The next outfit on my agenda is very different: a wilfully anti-fashion fitted shirt, tie and tie clip, inspired by the menswear catwalks of Balenciaga, Martine Roseand Gosha Rubchinskiy. This looked achingly cool on the catwalks. Recreated via an M&S shirt and Acne Studios trousers because my body is not long enough to do menswear, it does not look cool on me. Alistair O’Neill, professor of fashion history and theory at Central Saint Martins, reminds me that this trend is all about context. Fashion designers have long been fascinated by workwear – think of the lumberjack shirts worn in city centres, not forests. This time it’s white-collar work being mined for inspiration. True Gosha disciples, he points out, would wear this “to a club, or to go shopping, or when off to the skate park. The dissociation from office culture is what will make the clothes so enjoyable to wear by those who will consume them as fashion.” Sadly, I am not hip enough to make this look work. I feel a bit like Melissa McCarthy in Bridesmaids, with a touch of Melissa McCarthy as Sean Spicer, brisk and no-nonsense, as though I am holding an invisible clipboard. Or, as a co-worker says: “I’m scared that you’re about to make us do a team-building exercise.”

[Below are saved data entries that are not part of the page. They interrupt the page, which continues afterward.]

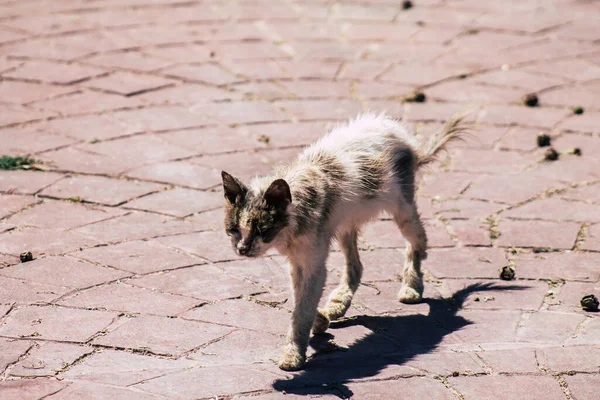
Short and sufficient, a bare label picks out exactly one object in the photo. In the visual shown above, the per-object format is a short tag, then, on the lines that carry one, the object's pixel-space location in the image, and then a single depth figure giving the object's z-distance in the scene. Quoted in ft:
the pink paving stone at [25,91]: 52.85
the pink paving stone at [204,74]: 56.49
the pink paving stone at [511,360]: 28.94
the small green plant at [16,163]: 44.78
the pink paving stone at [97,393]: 26.09
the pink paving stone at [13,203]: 40.55
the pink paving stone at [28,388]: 26.03
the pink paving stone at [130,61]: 57.67
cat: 28.22
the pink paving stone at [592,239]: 39.06
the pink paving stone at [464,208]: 42.37
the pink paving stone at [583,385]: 27.48
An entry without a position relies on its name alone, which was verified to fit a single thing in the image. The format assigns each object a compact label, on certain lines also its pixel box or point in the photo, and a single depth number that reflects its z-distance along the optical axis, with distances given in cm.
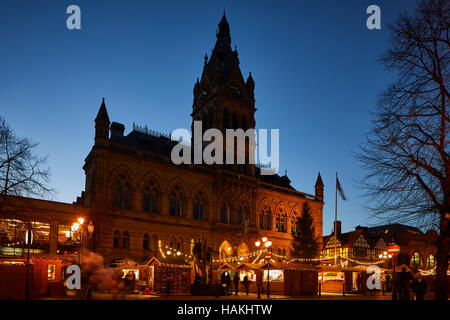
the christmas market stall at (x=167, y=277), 2836
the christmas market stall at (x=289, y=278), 3164
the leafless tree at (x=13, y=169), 2234
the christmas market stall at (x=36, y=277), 2214
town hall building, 3638
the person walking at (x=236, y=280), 3134
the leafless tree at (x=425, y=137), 1273
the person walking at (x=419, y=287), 1928
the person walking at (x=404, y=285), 1973
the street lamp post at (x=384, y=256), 4772
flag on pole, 3792
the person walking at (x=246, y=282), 3311
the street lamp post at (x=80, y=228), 2281
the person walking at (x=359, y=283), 3858
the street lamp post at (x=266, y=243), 3310
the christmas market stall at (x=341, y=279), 3779
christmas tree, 4919
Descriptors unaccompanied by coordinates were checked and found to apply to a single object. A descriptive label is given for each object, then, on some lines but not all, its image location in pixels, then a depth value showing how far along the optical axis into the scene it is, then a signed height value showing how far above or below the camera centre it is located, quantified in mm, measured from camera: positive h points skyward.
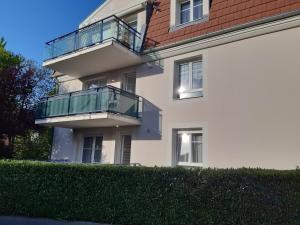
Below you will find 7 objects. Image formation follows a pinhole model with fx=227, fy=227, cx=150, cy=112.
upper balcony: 9752 +4368
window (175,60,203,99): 8914 +2858
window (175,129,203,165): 8408 +175
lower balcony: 9187 +1641
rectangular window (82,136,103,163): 10987 -117
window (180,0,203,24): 9473 +5929
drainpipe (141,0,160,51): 10470 +6504
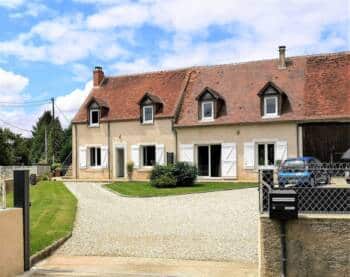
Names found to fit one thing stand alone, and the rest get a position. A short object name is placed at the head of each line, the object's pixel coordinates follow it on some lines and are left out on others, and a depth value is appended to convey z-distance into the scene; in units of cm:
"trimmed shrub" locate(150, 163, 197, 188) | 2302
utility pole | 6641
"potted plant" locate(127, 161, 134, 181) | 3047
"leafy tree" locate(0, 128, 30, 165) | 4022
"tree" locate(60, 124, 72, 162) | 6526
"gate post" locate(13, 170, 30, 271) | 708
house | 2570
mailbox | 561
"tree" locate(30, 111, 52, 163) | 7584
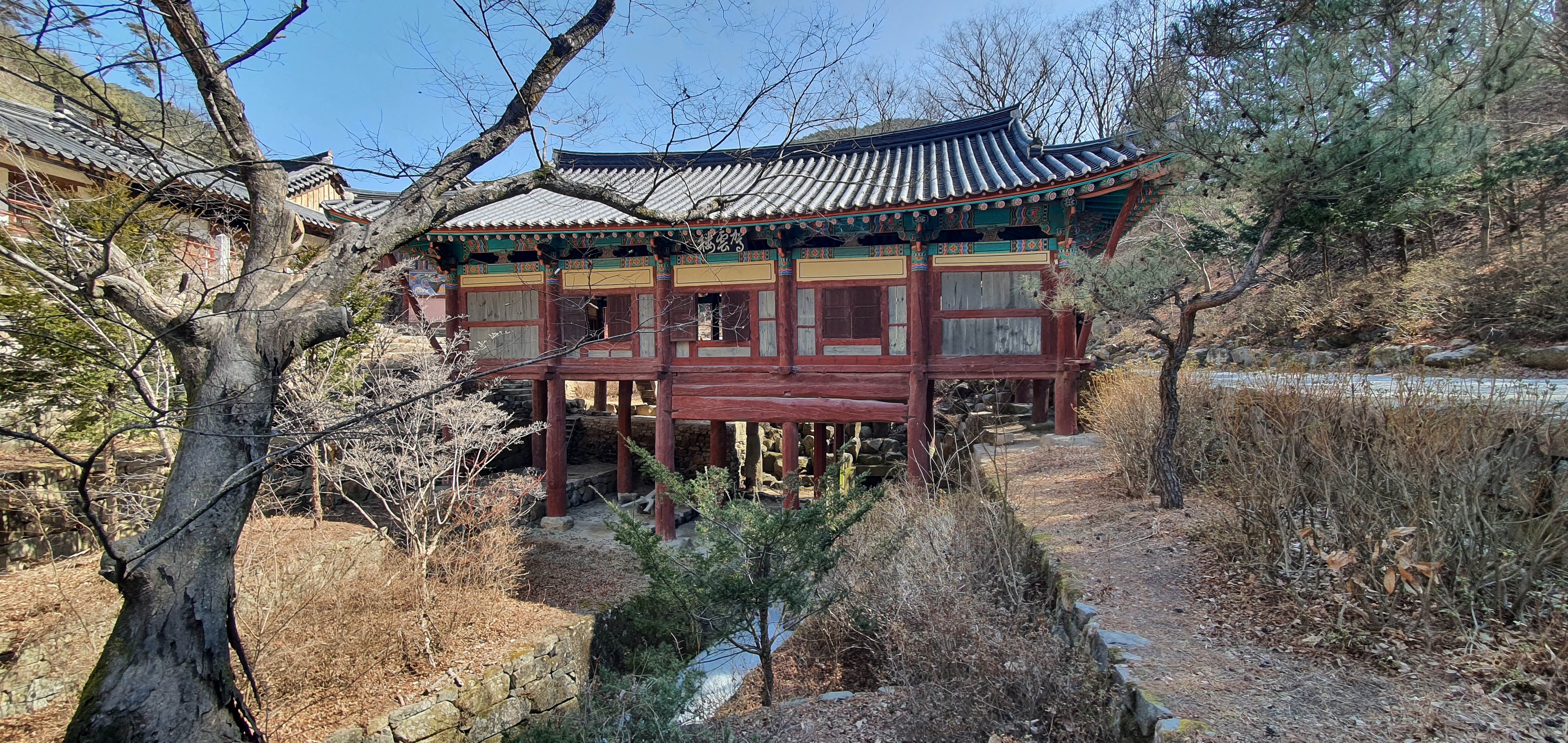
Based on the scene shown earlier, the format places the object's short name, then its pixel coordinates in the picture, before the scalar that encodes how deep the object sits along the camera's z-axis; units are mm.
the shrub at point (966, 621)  3391
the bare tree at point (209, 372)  2648
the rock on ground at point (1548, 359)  8094
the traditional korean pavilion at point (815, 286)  7953
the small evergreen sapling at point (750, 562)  4344
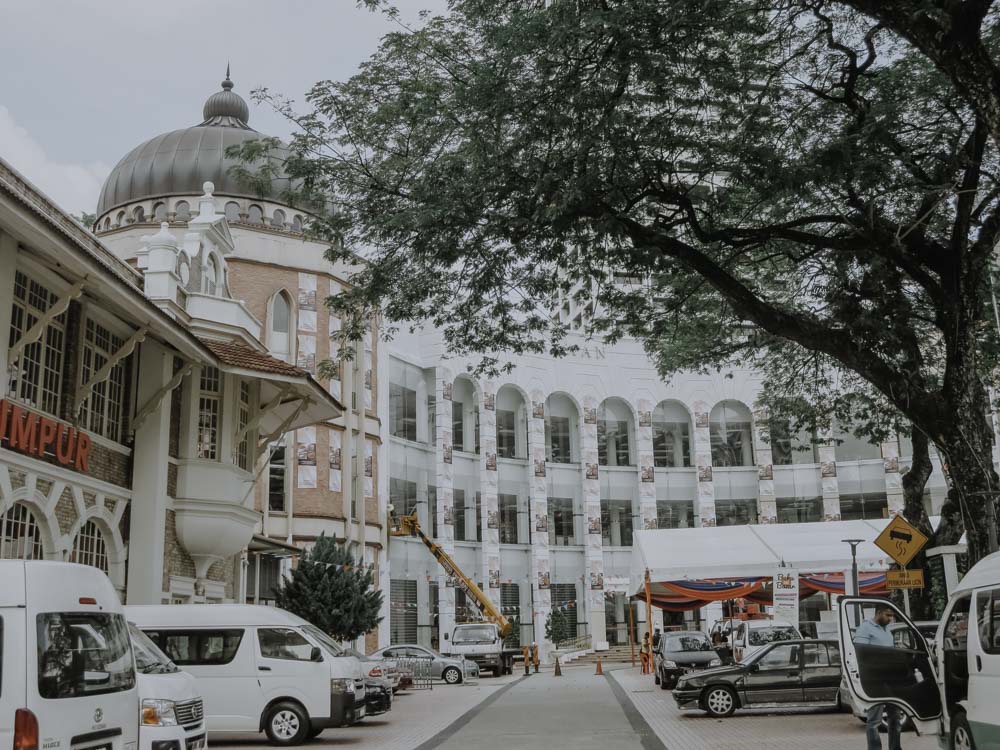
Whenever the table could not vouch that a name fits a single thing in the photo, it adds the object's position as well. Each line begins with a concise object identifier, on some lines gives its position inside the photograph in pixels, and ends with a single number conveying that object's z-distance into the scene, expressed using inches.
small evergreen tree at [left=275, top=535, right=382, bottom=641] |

The fourth and final look is a breeze, literally and figuratively. It’s a billowing take on a striped shirt from Palmer//Harding. For the first time in days, I am not overheating. When I walk into the office my colleagues seem relieved. “I’m into it,” our stylist says – the ultimate compliment. Then she strokes the fabric of the cuff, appreciatively. I am approachable, again.

The shirt is the perfect soft power garment. I also love the bag I carry with it: a huge Balenciaga tote with corporate-style logos running across it diagonally. The logos bring to mind the branding of desk phones and photocopiers; the unglamorous insignia that permeated our lives before the sleek black and grey lines of iPhones and iMacs took over. It is these details – the little logos, the business cards and tie clips – that are so evocative. They remind me of how much has changed in office lives, in the 15 years since I started working, and how much will continue to change. You know, when the robots take over. Against this context, the mundanity of an office – its paperclips, staplers and tea runs – has become a source of nostalgia, something to be cherished.

Meanwhile, I’m glad that, for the most part, shoulder pads have gone the way of fax machines and Filofaxes. But I would wear a suit again.